I think I've debugged this! The problem was misconfigured DNS. I figured this out when I tried upgrading my system in parallel with stuck cargo, and saw the following output from my systems package manager:

 direnv allow
direnv: loading ~/projects/wasmer/.envrc
direnv: using nix
direnv: ([/nix/store/wmgfjn5z4dj3z46548gl1zpnk06b42w3-direnv-2.27.0/bin/direnv export fish]) is taking a while to execute. Use CTRL-C to give up.
warning: unable to download 'https://cache.nixos.org/i776f62w3vlkyybs0fy64645zg6509is.narinfo': Couldn't resolve host name (6); retrying in 341 ms
warning: unable to download 'https://cache.nixos.org/mpkz2cwrf4bh957c3bbx010g5243w91g.narinfo': Couldn't resolve host name (6); retrying in 250 ms
warning: unable to download 'https://cache.nixos.org/i776f62w3vlkyybs0fy64645zg6509is.narinfo': Couldn't resolve host name (6); retrying in 623 ms
warning: unable to download 'https://cache.nixos.org/mpkz2cwrf4bh957c3bbx010g5243w91g.narinfo': Couldn't resolve host name (6); retrying in 640 ms
error: interrupted by the user

It would be nice if Cargo printed an error message along these lines as well.
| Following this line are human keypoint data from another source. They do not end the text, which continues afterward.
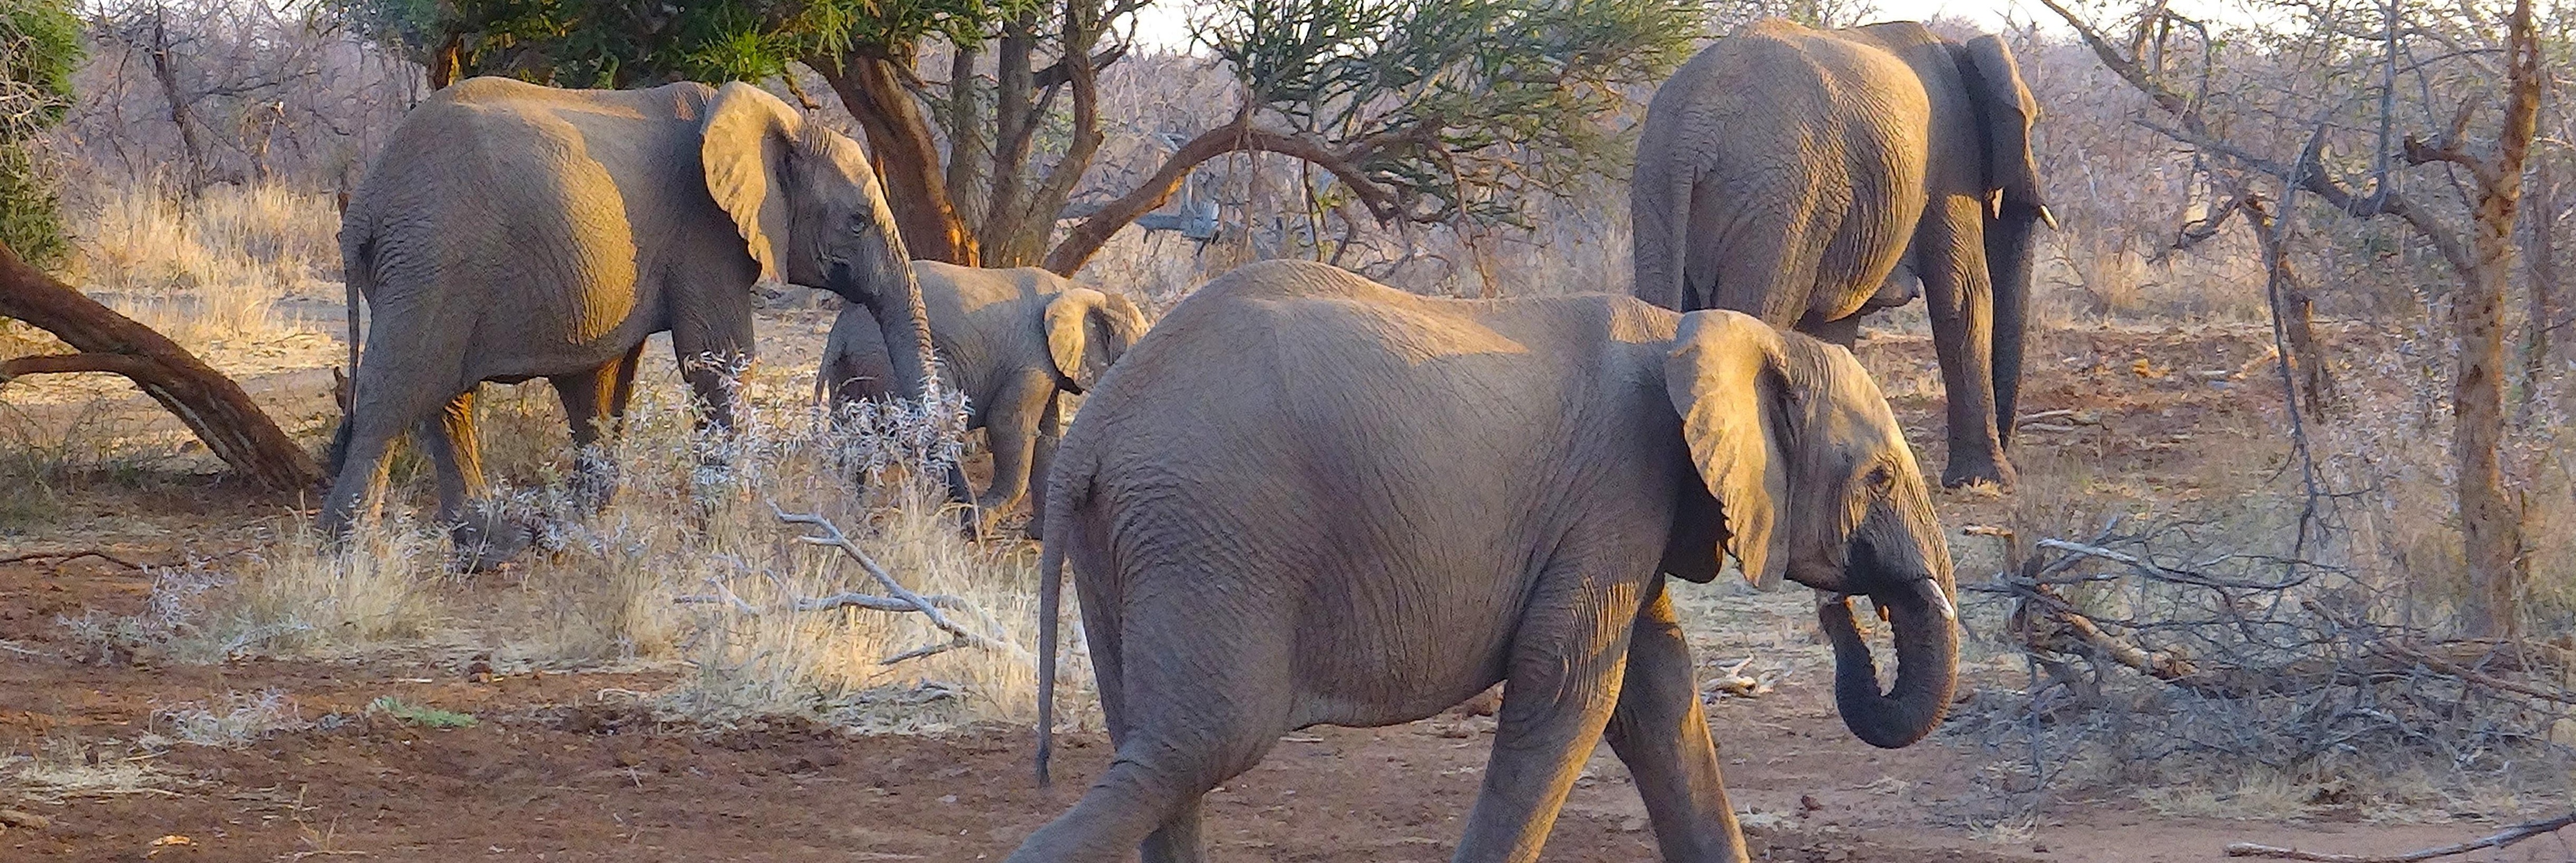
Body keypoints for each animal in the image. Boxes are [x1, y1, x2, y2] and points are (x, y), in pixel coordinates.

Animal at [321, 76, 946, 565]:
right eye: (858, 222)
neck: (781, 121)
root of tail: (365, 206)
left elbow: (602, 382)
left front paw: (574, 530)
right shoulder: (705, 233)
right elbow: (720, 363)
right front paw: (725, 537)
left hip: (427, 267)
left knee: (446, 398)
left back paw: (493, 551)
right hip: (431, 259)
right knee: (398, 394)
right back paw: (351, 558)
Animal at [817, 260, 1148, 534]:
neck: (1082, 290)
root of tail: (841, 329)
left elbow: (1047, 437)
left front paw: (1037, 535)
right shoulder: (1033, 357)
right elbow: (1011, 426)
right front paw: (981, 525)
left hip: (850, 370)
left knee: (853, 437)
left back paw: (854, 520)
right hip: (891, 361)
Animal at [1013, 260, 1960, 863]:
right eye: (1878, 477)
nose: (1846, 611)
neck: (1703, 334)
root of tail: (1096, 428)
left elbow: (1656, 696)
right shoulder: (1617, 481)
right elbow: (1572, 688)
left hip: (1135, 538)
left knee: (1153, 749)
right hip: (1213, 529)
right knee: (1195, 745)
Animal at [1631, 19, 2054, 488]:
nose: (2010, 451)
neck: (1959, 50)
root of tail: (1692, 128)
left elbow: (1832, 330)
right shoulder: (1952, 158)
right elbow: (1963, 295)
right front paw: (1989, 482)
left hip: (1658, 188)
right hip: (1780, 203)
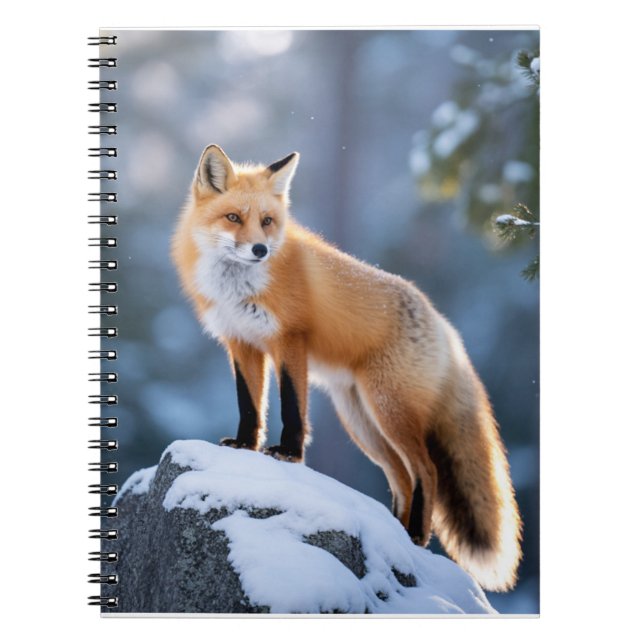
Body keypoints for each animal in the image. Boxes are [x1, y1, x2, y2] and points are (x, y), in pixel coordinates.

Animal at [171, 144, 522, 591]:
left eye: (267, 221)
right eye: (233, 217)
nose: (260, 250)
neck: (238, 286)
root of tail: (444, 326)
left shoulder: (290, 340)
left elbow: (291, 406)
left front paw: (288, 454)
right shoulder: (242, 343)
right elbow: (250, 406)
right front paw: (245, 446)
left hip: (388, 410)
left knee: (426, 470)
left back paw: (416, 535)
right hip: (362, 421)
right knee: (403, 478)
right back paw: (396, 536)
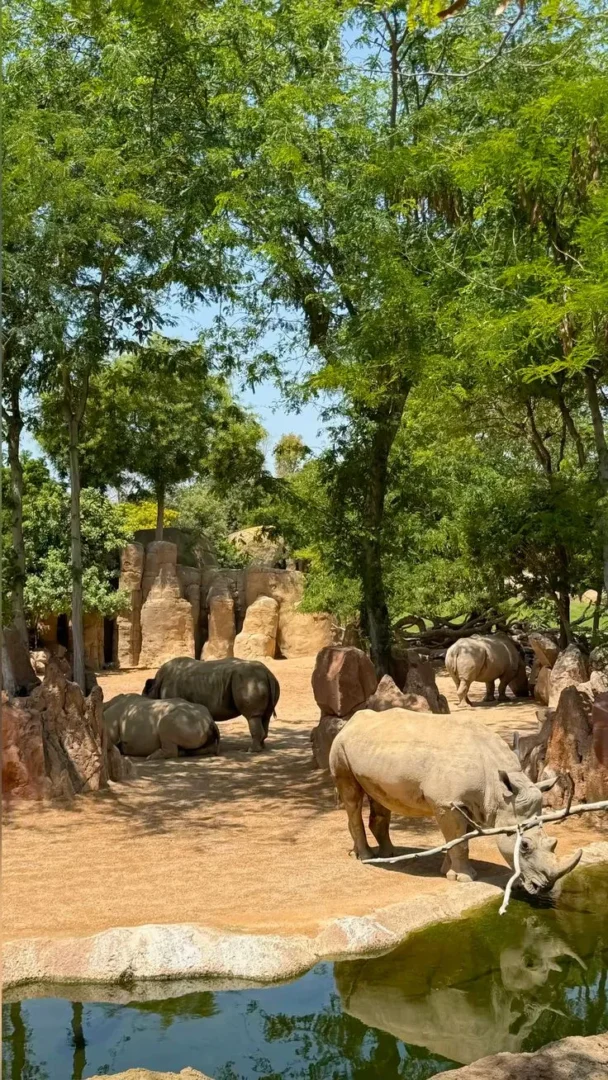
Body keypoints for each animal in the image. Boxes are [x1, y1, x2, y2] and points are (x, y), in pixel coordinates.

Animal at [142, 656, 280, 752]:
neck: (156, 684)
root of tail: (267, 672)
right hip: (261, 680)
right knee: (265, 716)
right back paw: (262, 747)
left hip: (248, 680)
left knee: (252, 716)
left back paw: (251, 750)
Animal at [329, 708, 581, 894]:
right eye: (525, 846)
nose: (544, 888)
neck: (500, 793)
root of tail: (351, 722)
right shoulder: (447, 804)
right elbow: (460, 842)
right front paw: (466, 878)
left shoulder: (470, 804)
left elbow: (459, 840)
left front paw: (448, 872)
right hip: (340, 748)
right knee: (351, 797)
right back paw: (366, 857)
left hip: (375, 751)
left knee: (380, 797)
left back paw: (388, 854)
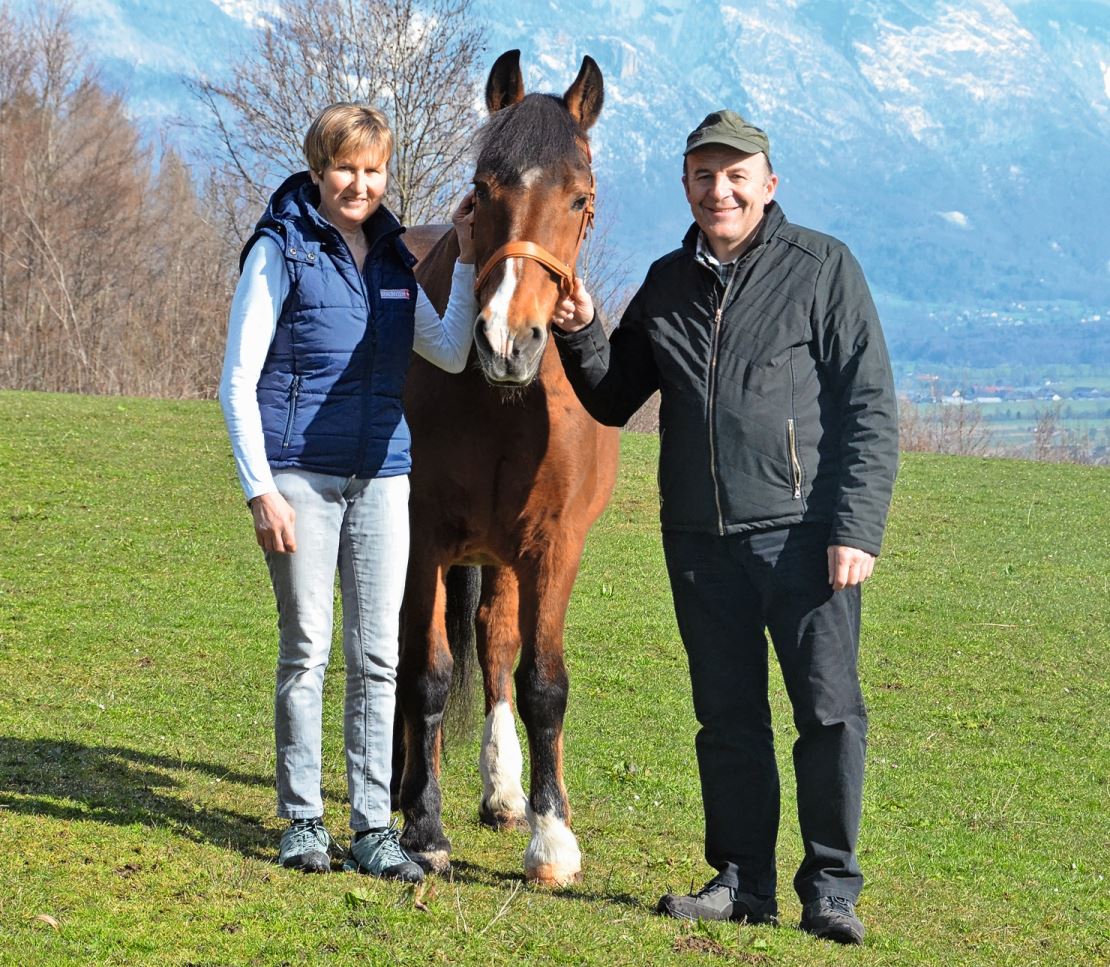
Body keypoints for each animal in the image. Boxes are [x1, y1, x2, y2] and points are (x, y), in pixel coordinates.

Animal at [395, 51, 621, 883]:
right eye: (483, 187)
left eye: (581, 196)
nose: (505, 339)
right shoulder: (422, 534)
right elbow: (424, 672)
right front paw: (423, 826)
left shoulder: (552, 546)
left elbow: (540, 683)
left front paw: (551, 836)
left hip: (502, 556)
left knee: (494, 642)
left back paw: (503, 791)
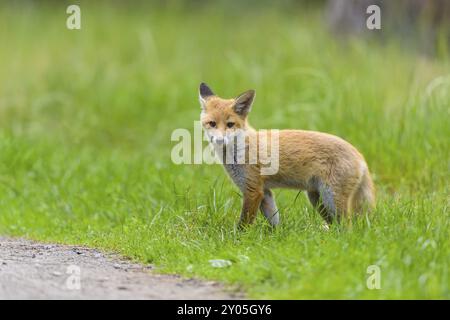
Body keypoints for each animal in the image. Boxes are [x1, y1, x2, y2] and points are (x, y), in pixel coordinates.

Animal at [199, 83, 374, 228]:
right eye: (212, 123)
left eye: (230, 124)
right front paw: (274, 238)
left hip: (331, 197)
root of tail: (360, 155)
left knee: (347, 227)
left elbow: (244, 223)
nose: (219, 140)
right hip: (316, 198)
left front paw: (239, 239)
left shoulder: (253, 190)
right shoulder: (265, 191)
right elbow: (274, 220)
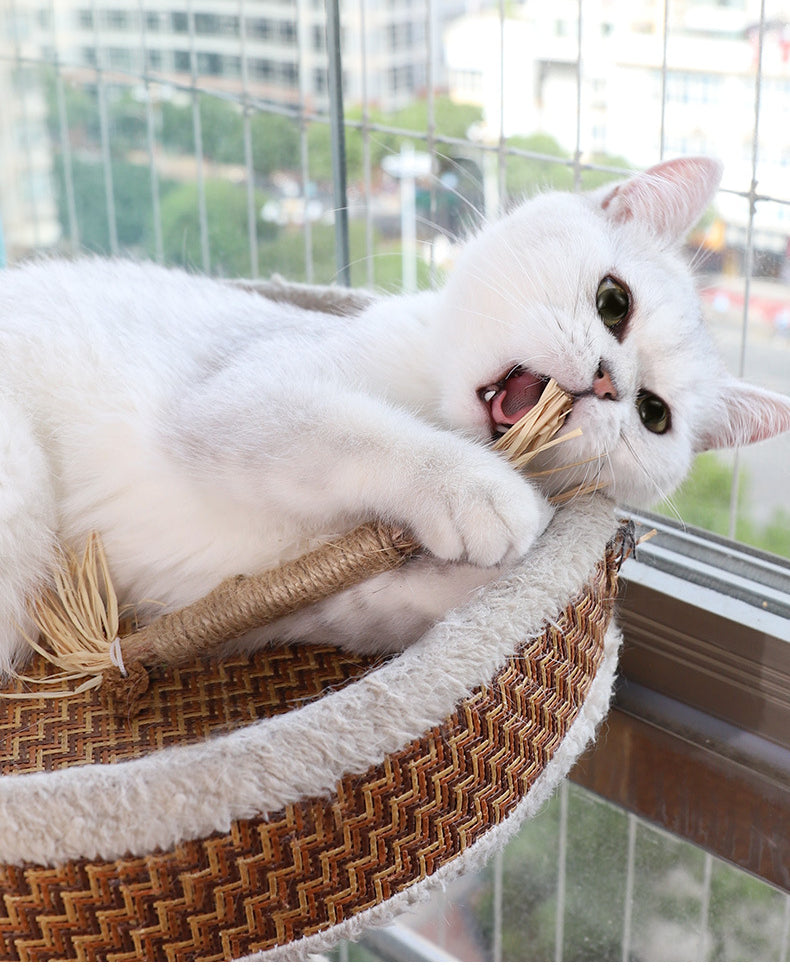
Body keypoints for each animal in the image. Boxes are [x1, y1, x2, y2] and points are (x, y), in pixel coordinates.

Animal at [1, 158, 790, 676]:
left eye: (654, 415)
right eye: (613, 301)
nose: (608, 382)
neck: (428, 397)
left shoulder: (316, 604)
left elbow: (418, 598)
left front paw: (589, 542)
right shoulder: (239, 395)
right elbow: (350, 431)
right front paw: (481, 492)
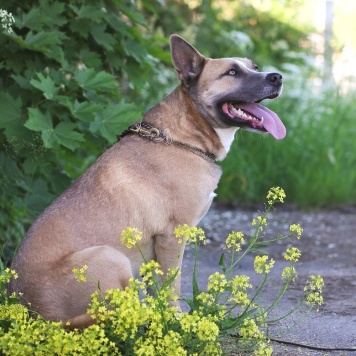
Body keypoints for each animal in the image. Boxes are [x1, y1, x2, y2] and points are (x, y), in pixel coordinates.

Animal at [9, 34, 286, 328]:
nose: (277, 77)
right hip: (111, 257)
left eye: (254, 67)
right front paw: (174, 320)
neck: (182, 139)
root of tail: (29, 314)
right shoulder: (172, 236)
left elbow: (159, 287)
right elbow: (171, 285)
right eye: (231, 72)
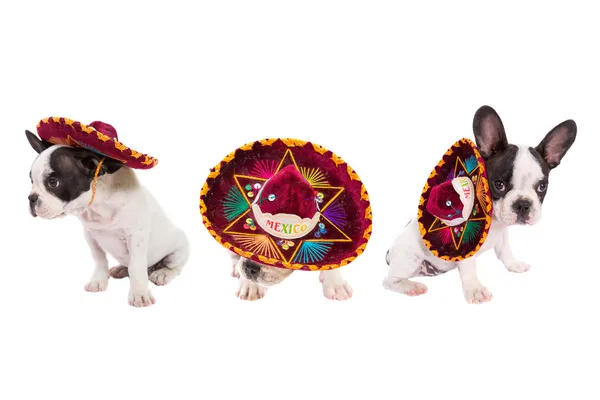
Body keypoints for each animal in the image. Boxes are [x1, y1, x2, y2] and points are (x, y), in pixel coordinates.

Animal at [25, 117, 189, 308]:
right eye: (31, 181)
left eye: (53, 183)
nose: (31, 198)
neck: (97, 206)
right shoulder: (90, 235)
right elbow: (99, 259)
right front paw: (98, 281)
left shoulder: (136, 237)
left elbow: (136, 266)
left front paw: (139, 294)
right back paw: (121, 269)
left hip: (178, 250)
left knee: (175, 266)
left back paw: (162, 273)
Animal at [384, 106, 576, 304]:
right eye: (499, 184)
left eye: (542, 186)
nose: (523, 204)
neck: (495, 220)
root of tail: (390, 253)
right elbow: (469, 266)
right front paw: (475, 289)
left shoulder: (503, 233)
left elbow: (505, 250)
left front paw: (514, 264)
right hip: (408, 258)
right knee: (389, 280)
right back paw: (411, 287)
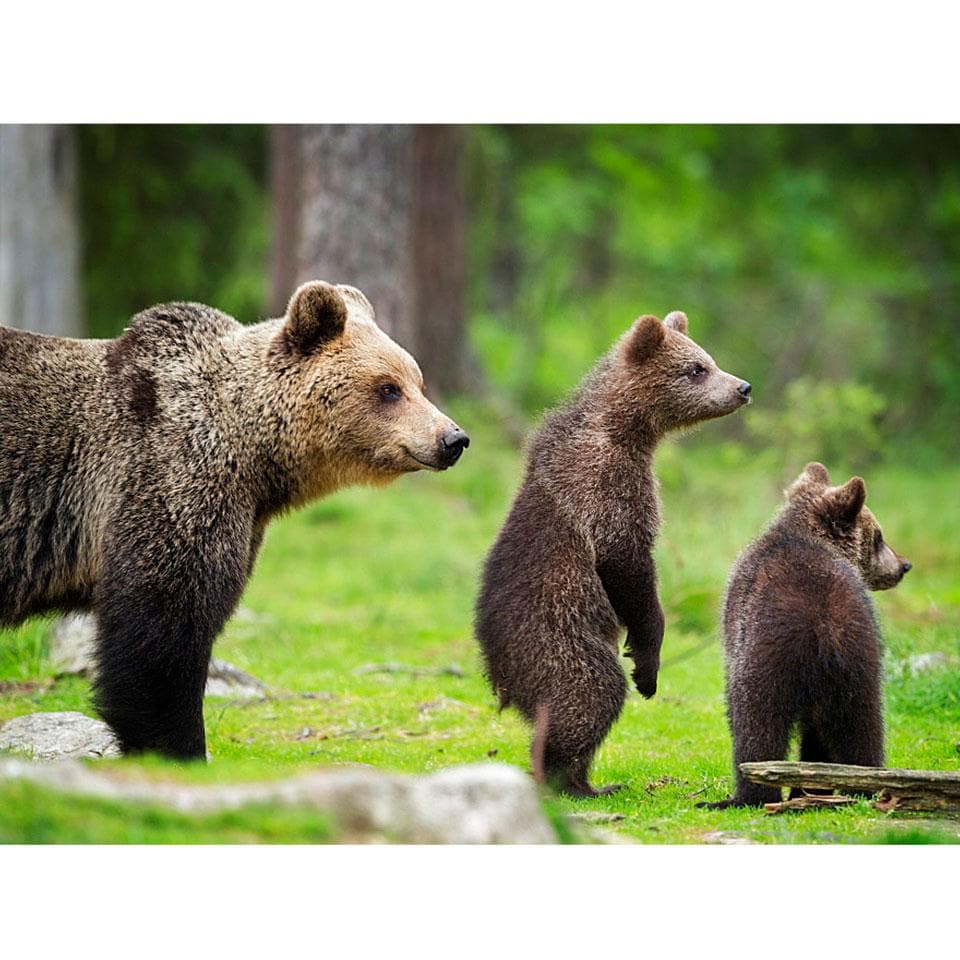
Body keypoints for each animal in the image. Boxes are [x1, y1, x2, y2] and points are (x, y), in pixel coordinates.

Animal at [0, 280, 469, 760]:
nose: (453, 438)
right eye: (388, 388)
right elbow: (163, 627)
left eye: (417, 382)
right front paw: (178, 746)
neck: (252, 457)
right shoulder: (166, 479)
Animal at [475, 310, 751, 797]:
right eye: (696, 368)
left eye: (709, 360)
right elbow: (628, 566)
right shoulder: (607, 486)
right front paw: (647, 662)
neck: (627, 431)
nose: (742, 387)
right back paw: (572, 778)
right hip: (557, 636)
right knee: (589, 693)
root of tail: (499, 674)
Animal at [699, 462, 911, 809]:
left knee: (756, 723)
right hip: (859, 659)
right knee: (863, 725)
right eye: (879, 536)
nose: (904, 565)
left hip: (766, 658)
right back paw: (863, 784)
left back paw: (746, 794)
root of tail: (822, 627)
petr-tik commented 2 years ago

thanks for filing this. I may have experienced a similar problem with a corporate ssh config pointing to an internal crates registry and was wondering if they overlap enough to share a solution.

Specifically, I have 2 questions:

  1. Is there any heuristic timeout value (static or dynamically calculated from ping) that can be used to automatically interrupt downloading with an error message.
  2. What's the most actionable information that we can give back to the user to fix their network problems?